Sam used the negative gesture. What he felt like doing was tearing his hair, but he refrained. “First, all independent empires and not-empires have the same rights and duties,” he said. “This is true on Tosev 3, and it used to be true on Home as well. Ask the protocol master if you do not believe me. And second, as I have pointed out before, how much stronger you are is no longer obvious, the way it was when I went into cold sleep. Whether you are stronger at all is no longer obvious, in fact.”

He waited. He had to wait quite a while. At last, Atvar said, “This may not prompt a treaty, you know. This may prompt an effort to exterminate you while we still can.”

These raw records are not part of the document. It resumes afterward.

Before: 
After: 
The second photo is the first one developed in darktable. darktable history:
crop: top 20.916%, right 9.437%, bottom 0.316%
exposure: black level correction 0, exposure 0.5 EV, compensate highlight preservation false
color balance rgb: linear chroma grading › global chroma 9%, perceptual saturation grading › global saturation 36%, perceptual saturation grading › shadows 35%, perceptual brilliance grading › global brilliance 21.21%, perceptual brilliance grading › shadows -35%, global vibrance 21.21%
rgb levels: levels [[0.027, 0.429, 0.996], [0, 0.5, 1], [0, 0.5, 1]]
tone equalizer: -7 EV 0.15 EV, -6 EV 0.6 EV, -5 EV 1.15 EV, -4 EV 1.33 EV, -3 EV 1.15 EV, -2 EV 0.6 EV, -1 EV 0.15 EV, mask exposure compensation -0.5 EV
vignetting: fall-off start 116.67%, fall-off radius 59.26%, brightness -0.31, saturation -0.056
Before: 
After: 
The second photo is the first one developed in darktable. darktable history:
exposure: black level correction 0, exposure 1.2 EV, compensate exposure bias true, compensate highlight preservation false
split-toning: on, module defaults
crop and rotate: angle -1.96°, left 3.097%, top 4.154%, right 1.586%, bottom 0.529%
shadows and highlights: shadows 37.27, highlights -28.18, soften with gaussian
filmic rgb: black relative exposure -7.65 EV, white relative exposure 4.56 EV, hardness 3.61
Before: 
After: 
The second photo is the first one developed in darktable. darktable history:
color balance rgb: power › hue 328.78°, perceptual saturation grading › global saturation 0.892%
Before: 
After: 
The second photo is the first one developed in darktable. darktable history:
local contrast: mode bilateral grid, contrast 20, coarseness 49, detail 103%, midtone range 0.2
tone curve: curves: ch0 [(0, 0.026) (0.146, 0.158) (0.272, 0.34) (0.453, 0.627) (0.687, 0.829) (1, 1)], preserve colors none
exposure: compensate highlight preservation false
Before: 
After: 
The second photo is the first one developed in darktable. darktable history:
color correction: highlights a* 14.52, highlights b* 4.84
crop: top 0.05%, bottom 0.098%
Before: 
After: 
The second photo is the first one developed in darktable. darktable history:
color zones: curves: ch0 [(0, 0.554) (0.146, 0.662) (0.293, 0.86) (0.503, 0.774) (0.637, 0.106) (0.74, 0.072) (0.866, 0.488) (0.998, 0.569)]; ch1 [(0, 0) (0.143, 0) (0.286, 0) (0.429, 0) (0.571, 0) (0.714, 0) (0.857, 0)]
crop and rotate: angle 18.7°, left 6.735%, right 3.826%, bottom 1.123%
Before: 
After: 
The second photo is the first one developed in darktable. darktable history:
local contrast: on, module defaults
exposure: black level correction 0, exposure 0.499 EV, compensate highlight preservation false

“The Race has been talking about that for a long time.” Sam did his best not to show how alarmed he was. “I do not believe exterminating us would be easy or cheap. I do believe you might end up exterminating yourselves in the process.”

“Possibly. But if we could be rid of you without destroying ourselves altogether, the price might well be worth paying.”

“Is this your opinion, the government’s opinion, or the Emperor’s opinion?” Sam asked. The answer to that might tell him where these talks were going—if they were going anywhere. He waited.